You might have been surprised by the things that you thought would be available to the public, compared with those that were (i.e. what you thought you shared versus what you actually share and what information about you is actually available to the public). You might now decide to change your privacy settings or behaviour online as a result of this activity. You should check and update your privacy settings frequently, especially if platforms have made amendments or updates to these policies. You can revisit this tool at anytime in the future to help you think about what you ‘think’ you share compared to what you ‘actually’ share.
Alternative Activity 6
Undertake this activity if you cannot complete the activity above.
- Identify at least two health and social care organisations in your region, this could be an NHS trust, charity, care home or private organisation such as BUPA.
- In your web browser, search for the name of the organisation.
- Note down any social media profiles the organisation uses and have a look at some of the ‘user reviews’ if there are any available.
- Open at least one of the social media pages for this organisation and look at some of the recent posts, then complete the table below. If user reviews are available for the organisation, have a look at some of the most recent.

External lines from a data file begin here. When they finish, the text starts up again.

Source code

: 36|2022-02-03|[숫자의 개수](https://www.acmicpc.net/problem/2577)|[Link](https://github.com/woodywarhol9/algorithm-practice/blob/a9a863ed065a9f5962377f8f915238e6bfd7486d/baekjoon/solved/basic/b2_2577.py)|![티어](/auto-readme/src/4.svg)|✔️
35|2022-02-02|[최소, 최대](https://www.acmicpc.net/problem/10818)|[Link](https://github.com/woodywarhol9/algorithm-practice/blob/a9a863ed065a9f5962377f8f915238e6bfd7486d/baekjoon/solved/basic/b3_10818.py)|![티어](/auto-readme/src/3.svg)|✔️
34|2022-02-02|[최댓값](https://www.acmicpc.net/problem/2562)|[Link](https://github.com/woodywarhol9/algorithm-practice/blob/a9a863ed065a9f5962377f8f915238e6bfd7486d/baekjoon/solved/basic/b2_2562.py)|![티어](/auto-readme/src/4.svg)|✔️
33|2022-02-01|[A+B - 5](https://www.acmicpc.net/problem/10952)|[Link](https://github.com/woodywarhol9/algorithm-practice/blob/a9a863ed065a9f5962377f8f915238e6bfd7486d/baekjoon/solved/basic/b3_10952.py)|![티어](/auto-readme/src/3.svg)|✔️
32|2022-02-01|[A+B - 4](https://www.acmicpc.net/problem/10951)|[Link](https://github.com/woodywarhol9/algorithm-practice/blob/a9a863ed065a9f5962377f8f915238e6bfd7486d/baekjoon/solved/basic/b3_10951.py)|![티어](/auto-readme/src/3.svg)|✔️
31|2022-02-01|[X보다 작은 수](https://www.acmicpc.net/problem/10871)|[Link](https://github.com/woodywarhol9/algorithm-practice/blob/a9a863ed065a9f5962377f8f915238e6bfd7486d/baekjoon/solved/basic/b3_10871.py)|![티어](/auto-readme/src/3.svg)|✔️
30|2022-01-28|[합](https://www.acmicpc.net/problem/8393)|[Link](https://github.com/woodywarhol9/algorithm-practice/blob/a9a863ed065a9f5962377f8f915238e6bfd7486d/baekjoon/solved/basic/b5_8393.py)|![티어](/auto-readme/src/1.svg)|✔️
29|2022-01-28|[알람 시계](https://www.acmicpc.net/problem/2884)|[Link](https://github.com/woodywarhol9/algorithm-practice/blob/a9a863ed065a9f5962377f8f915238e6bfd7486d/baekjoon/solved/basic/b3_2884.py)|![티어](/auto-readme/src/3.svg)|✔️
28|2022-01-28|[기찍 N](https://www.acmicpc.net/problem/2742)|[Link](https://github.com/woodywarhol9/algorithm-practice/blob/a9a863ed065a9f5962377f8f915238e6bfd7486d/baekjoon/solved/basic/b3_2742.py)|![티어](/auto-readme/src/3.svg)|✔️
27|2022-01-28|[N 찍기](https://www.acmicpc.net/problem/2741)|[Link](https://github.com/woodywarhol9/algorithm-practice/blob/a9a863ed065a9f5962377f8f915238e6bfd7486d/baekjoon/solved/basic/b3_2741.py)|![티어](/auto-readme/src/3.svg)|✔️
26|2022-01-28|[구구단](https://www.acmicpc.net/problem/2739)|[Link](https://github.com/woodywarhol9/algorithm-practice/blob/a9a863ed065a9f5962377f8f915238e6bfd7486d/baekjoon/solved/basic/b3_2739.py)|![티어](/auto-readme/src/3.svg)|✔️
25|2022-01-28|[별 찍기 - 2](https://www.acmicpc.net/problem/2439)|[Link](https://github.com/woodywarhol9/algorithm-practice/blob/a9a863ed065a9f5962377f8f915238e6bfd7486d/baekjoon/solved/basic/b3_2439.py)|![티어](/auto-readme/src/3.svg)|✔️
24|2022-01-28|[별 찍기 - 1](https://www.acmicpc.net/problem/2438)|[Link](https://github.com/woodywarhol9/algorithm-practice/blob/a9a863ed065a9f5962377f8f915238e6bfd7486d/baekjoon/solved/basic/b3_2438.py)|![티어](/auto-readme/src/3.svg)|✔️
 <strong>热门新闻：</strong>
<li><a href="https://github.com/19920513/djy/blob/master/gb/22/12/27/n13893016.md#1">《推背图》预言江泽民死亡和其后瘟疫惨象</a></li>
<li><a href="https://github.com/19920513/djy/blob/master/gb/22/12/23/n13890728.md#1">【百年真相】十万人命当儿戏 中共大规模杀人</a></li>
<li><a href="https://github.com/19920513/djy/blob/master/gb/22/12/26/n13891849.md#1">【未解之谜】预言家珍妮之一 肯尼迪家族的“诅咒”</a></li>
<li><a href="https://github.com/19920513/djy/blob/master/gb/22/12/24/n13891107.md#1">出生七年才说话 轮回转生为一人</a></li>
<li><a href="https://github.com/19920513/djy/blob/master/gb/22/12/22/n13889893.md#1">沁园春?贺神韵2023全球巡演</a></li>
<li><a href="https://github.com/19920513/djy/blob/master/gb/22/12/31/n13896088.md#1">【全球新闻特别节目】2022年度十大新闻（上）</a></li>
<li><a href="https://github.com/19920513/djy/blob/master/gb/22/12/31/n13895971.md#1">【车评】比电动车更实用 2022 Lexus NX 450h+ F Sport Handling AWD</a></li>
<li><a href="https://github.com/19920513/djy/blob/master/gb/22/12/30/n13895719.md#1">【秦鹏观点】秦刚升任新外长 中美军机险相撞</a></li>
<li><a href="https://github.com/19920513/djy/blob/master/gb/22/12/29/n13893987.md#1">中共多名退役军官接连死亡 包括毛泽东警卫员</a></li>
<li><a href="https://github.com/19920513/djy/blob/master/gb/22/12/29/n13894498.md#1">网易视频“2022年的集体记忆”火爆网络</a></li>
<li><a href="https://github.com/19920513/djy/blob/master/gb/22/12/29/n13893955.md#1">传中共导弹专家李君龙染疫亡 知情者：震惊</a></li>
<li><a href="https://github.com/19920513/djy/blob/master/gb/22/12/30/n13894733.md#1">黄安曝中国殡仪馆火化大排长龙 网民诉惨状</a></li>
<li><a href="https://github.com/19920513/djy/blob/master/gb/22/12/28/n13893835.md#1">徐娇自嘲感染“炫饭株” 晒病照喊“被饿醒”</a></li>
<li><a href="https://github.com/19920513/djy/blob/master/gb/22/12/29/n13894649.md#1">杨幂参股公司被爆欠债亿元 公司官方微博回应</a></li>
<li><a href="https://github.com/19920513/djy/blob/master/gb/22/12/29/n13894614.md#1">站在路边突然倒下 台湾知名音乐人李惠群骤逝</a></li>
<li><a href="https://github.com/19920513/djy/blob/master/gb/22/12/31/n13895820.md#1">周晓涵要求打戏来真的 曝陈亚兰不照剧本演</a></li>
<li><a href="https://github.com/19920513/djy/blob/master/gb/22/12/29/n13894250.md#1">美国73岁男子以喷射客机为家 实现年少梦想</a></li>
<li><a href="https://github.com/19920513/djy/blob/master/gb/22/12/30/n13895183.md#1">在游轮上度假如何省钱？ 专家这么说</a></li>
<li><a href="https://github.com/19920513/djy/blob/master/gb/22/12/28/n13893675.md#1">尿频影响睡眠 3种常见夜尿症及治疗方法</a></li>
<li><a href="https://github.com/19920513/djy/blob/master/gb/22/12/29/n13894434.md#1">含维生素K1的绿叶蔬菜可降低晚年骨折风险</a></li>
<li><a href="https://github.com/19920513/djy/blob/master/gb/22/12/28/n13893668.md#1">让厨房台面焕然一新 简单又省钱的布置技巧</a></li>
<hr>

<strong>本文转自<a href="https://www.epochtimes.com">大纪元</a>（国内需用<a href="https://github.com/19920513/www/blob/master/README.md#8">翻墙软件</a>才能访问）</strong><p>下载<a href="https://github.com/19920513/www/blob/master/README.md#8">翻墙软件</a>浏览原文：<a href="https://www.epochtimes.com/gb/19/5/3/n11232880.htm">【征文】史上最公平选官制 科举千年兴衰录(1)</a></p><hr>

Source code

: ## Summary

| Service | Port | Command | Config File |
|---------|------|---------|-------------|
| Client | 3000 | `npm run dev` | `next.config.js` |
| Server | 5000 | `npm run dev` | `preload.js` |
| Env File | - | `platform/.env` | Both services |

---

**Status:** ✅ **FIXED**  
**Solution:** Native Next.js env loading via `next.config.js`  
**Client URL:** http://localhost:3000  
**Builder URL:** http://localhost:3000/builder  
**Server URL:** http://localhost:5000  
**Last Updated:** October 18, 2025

- Complete stages 1–4 for the second organisation you selected.
Make some notes in answering these questions.
|Question||Organisation 1||Organisation 2|
What types of information are available?
(e.g. is it promoting its service, success stories, health information?)
What are your immediate thoughts about this information and has it changed your opinion of the organisation?
Do you feel that they reflect positively or negatively on the organisation?
Why do you think you feel this way?
How would this make you feel about using the services of this organisation?
|If you were to make three recommendations to this organisation about their online presence what would they be?|
You might have noticed the range of information available – many organisations share information about their services, staff and promote different areas of health and social care. You will find that there are lots of organisations who use Twitter and that they link with different people and other organisations using # and @ in their posts. Some organisations also have staff profiles; for example, you will find that some Open University academics have staff profiles that give some background information, research activity and academic work.
If you found user reviews about your chosen organisation, you will most likely have found a ‘mixed bag’ with some positive and some negative. You should think carefully about the reviews you read on such platforms as it is not always possible to determine the accuracy and integrity of the content. However, this type of social media is becoming increasingly popular and can give an oversight of the performance of the organisation.